THE CRYING EYES AND SCREAMING MOUTH
3 ans plus tôt
Pièce enfumée, rires gras, blagues salaces et bruitages de jeux vidéos. C'est l'ambiance générale la soirée qui est en train de se déroule. Regrets, ennui, soupirs et alcool: c'est un résumé plutôt exhaustif de ce que je suis en ce moment-même.
La tête appuyée contre le verre frais d'une fenêtre, je regarde par celle-ci, assis sur son rebords. Un cri retentit, et je devine que l'un d'entre eux a gagné la partie qui était en train de se dérouler. Si seulement Kim était là, les choses seraient sans doute plus supportables...
En face de moi, un immeuble. Mais il est déjà deux heures du matin, la plupart des fenêtres sont noires, leur propriétaire dormant déjà. Je regarde les quelques unes qui sont illuminées. Des cuisines dans lesquelles on voit des micro-ondes, des salons dont on distingue vaguement un canapé, et même une télévision... Et mes yeux se posent sur la fenêtre d'une chambre.
Rien d'exceptionnel, à priori. L'endroit est désert, j'y vois juste un lit sur lequel est posé un ordinateur.
Mais elle entre dans mon champs de vision. Les bras en l'air, elle balance ses hanches de gauche à droite, lentement. Elle ne porte qu'un soutien-gorge blanc et une jupe aux motifs écossais... A chaque mouvement de son bassin, les pans de celle-ci virevoltent autour d'elle.
Ses gestes s'accélèrent, elle tourne sur elle-même, balançant un pied en avant, puis en arrière, avant de tourner sur celui-ci, lançant ses bras devant elle, l'accompagnant dans sa ronde. Je n'entends pas la musique à laquelle elle danse, mais ses mouvements sont pareils à des notes, et son corps tendu au possible me semble être le plus beau des instruments.
Entrouvrant la fenêtre, je tends l'oreille, sans la quitter du regard : je ne veux pas l'ouvrir en grand, je veux la garder à l'abri du regard des autres. Je veux la garder pour moi.

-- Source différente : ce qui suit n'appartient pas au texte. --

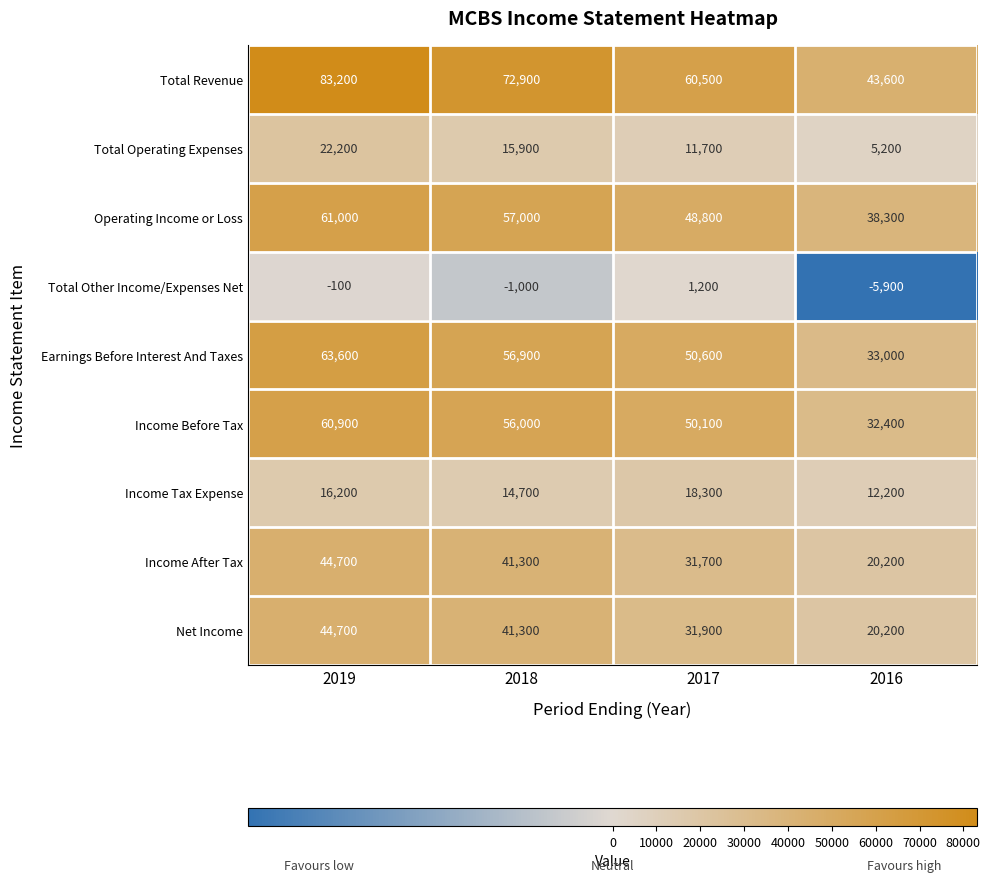

What is the difference between the highest and lowest values at 2018?

73900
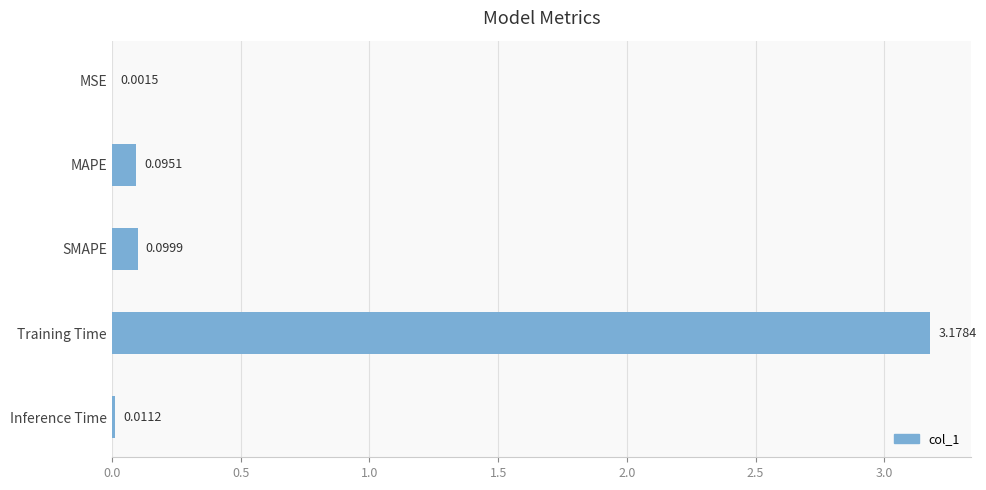

Which has a higher value, MAPE or SMAPE?

SMAPE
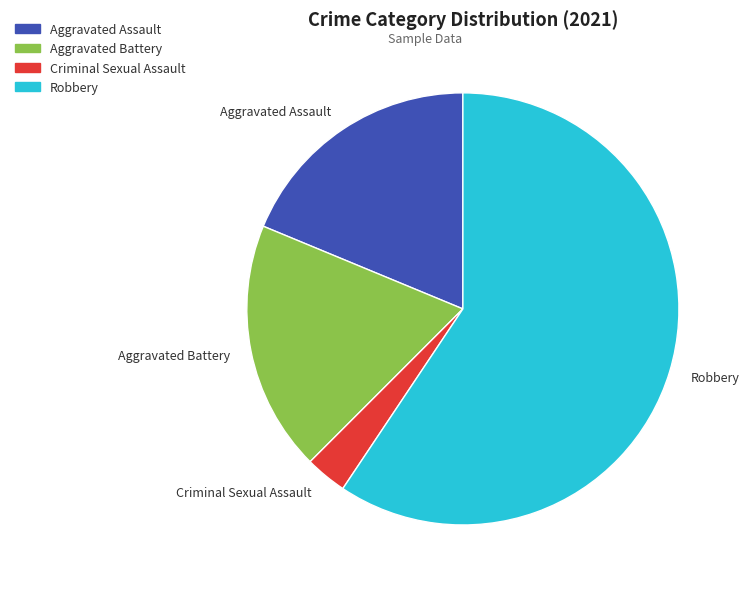

Between Robbery and Aggravated Battery, which is larger?

Robbery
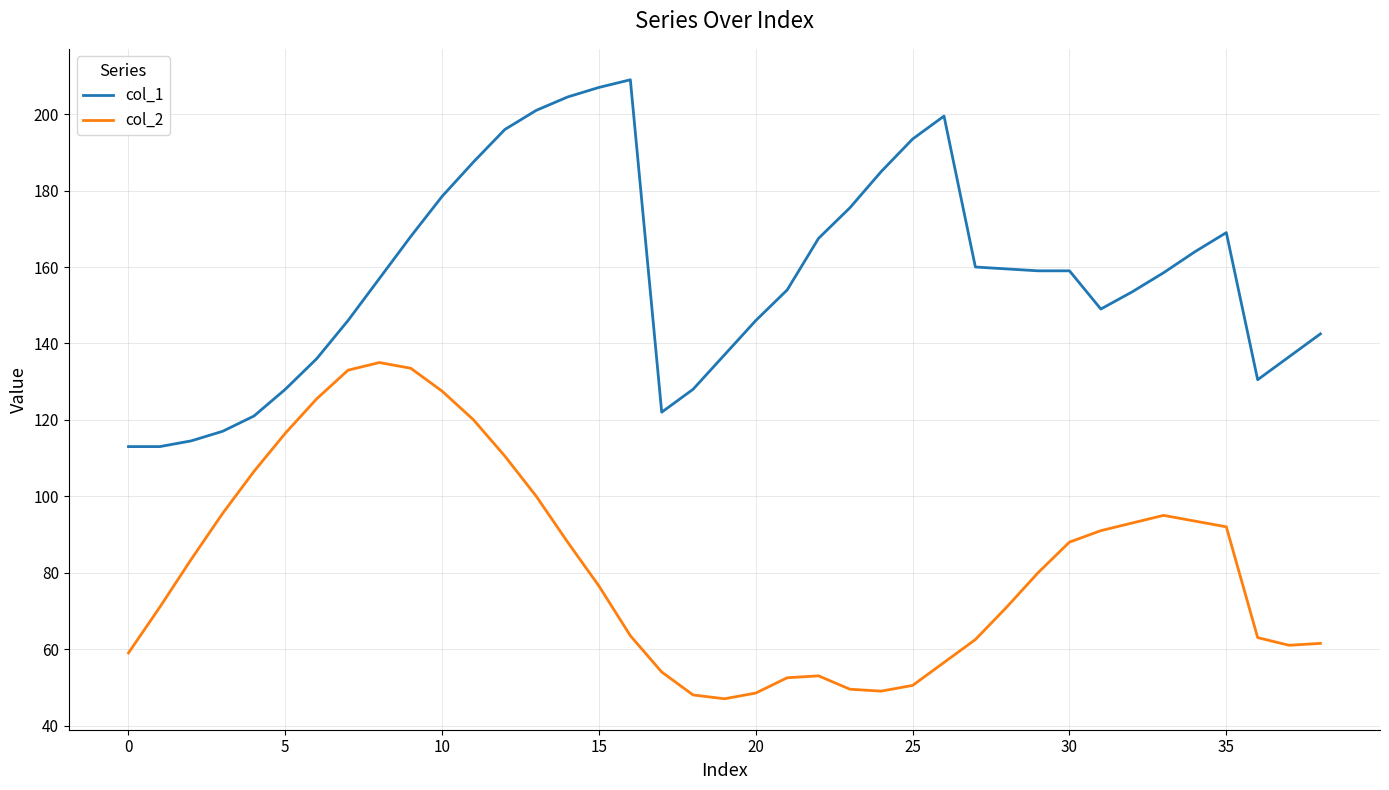

Which series has the largest range (max minus min)?

col_1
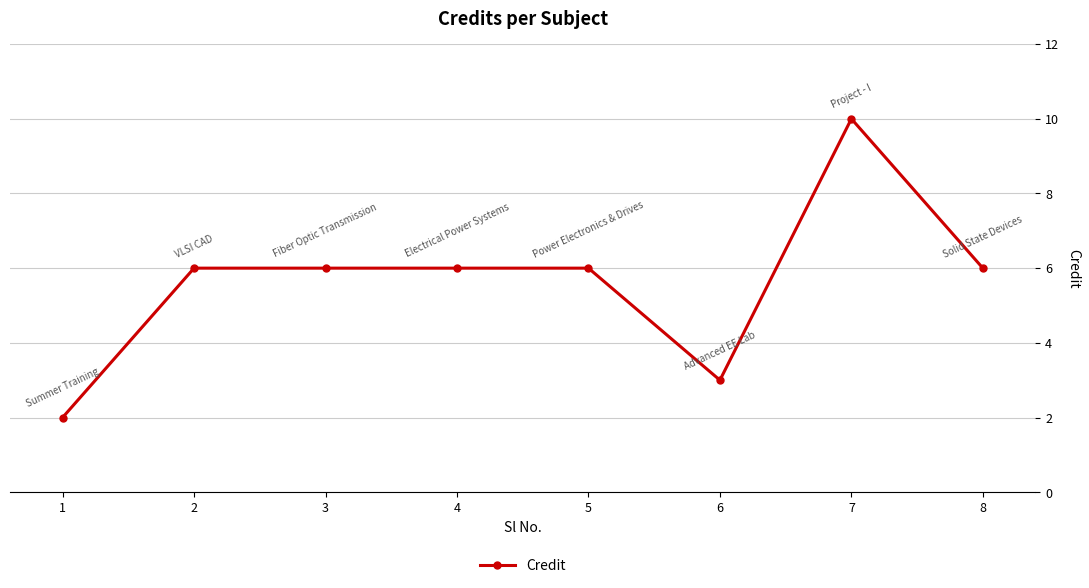

True or false: the data shows 6 at 3.

True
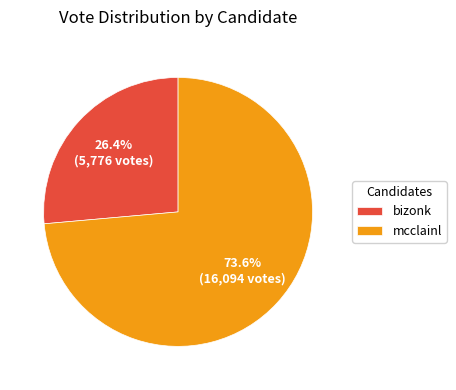

Does any single category account for the majority?

Yes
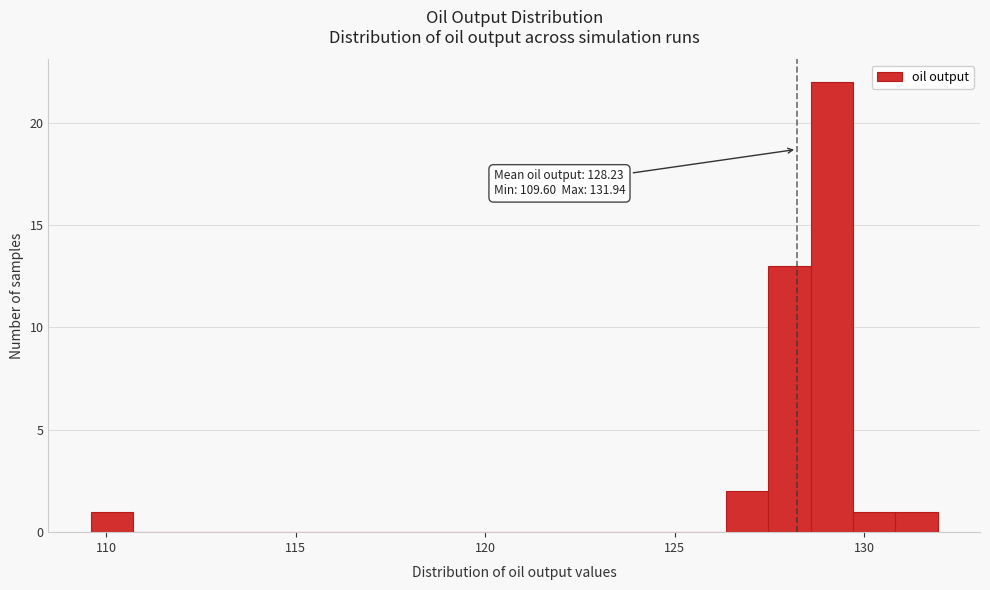

Around what value on the x-axis is the tallest bar? Give the approximate position of its centre, as read against the axis.

129.0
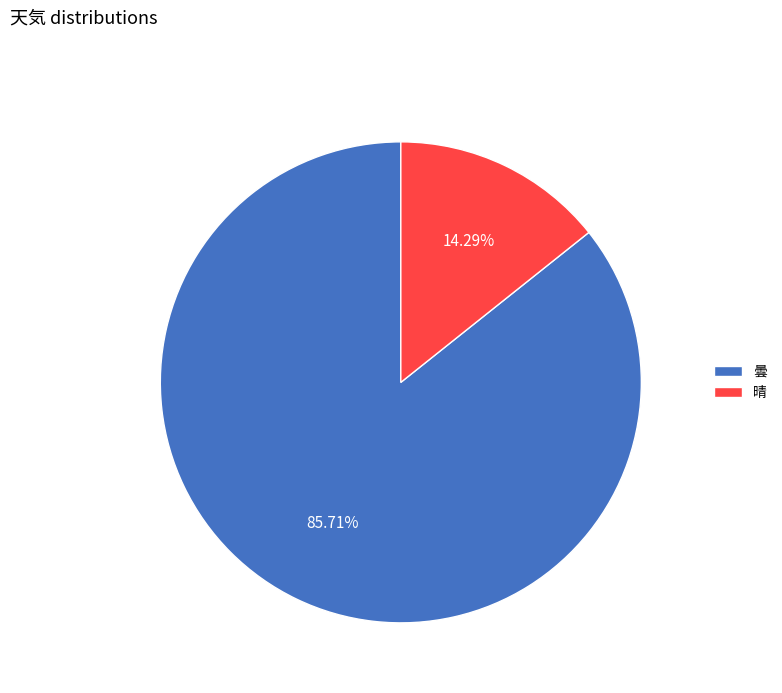

Does any single category account for the majority?

Yes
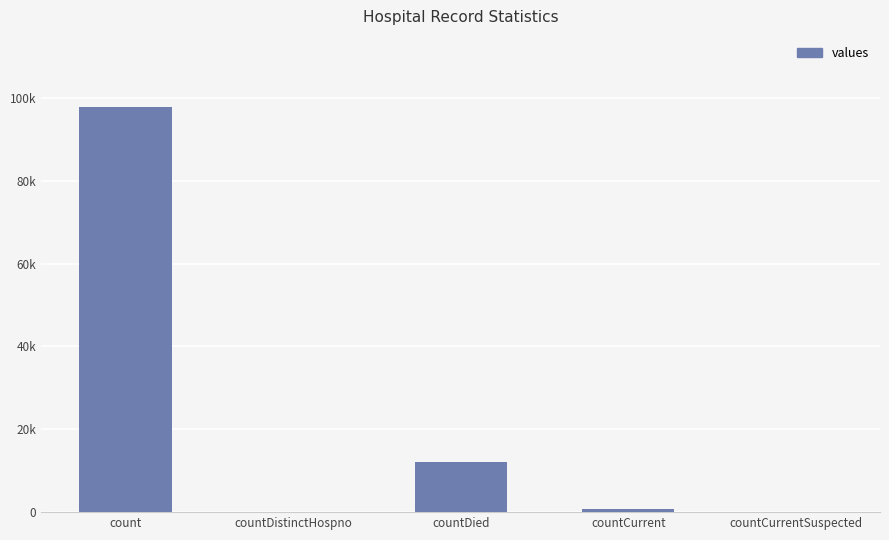

True or false: the data shows 1382 at countCurrent.

False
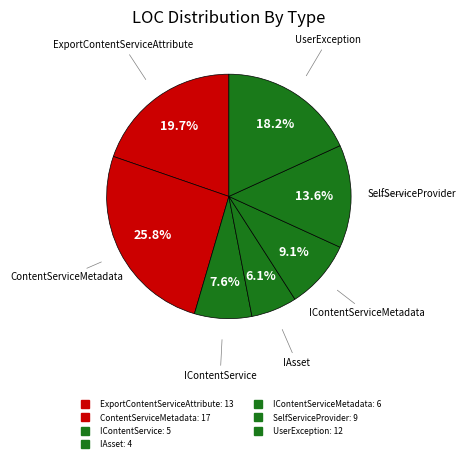

Count the number of slices in the pie.

7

Des notes de lute baroque s'élèvent alors, et les battements de mon coeur accélèrent eux aussi, venant se superposer au rythme de la musique: Our Hearts Condemn Us, Josef Van Wissem.
Dans sa chambre, elle décrit des arabesques de jambes, de bras, embarquant son corps entier dans chaque geste, se jetant à corps perdu dans cette dans cette danse.
Elle se cambre, se tord, laissant ses côtes saillantes apparaître sous la lumière dorée de sa lampe de chevet. Les ombres jouent sur son visage, lui en donnant un nouveau à chaque seconde qui passe, et elle tourne, tourne, tourne encore. La tristesse macule sa peau lisse, l'assombrit. Ses lèvres sont ente-ouvertes, mais ses yeux clos. Elle se laisse tomber au sol, et je sens ma respiration s'alourdir ; elle a posé un poids sur mon torse.
Se relevant, elle sautille, décrivant de nouveaux cercles de bras et de jambes, traversant sa chambre de part et d'autres. Ses mains viennent agiter les pans de sa jupe au rythme du lute, au rythme de ses tours, au rythme de mon souffle court. Elle rejette sa tête en arrière, remontant sa jupe sur ses cuisse, laissant ses cheveux tomber contre ses fesses cambrées.
Et dans un dernier rond, elle me fait face. Ses yeux s'ouvrent, et elle les plante dans les miens, immobile. Sa poitrine se soulève, lentement, marquant sa respiration.
Les notes ralentissent, et elle me fixe toujours. Je ne peux voir de larmes sur ses joues, trop loin d'elle, bien que je me sente si près, à ses pieds, à l'instant présent.
Mais son regard pleure, et ses lèvres, silencieuses et béantes, crient.
Un instant, je baisse les yeux, incapable de le supporter.
Et quand je les relève, elle a disparu.
Car dès le premier soir, ma brûlante avait allumé la mèche, et disparu dans la nuit glacée d'une soirée de Novembre.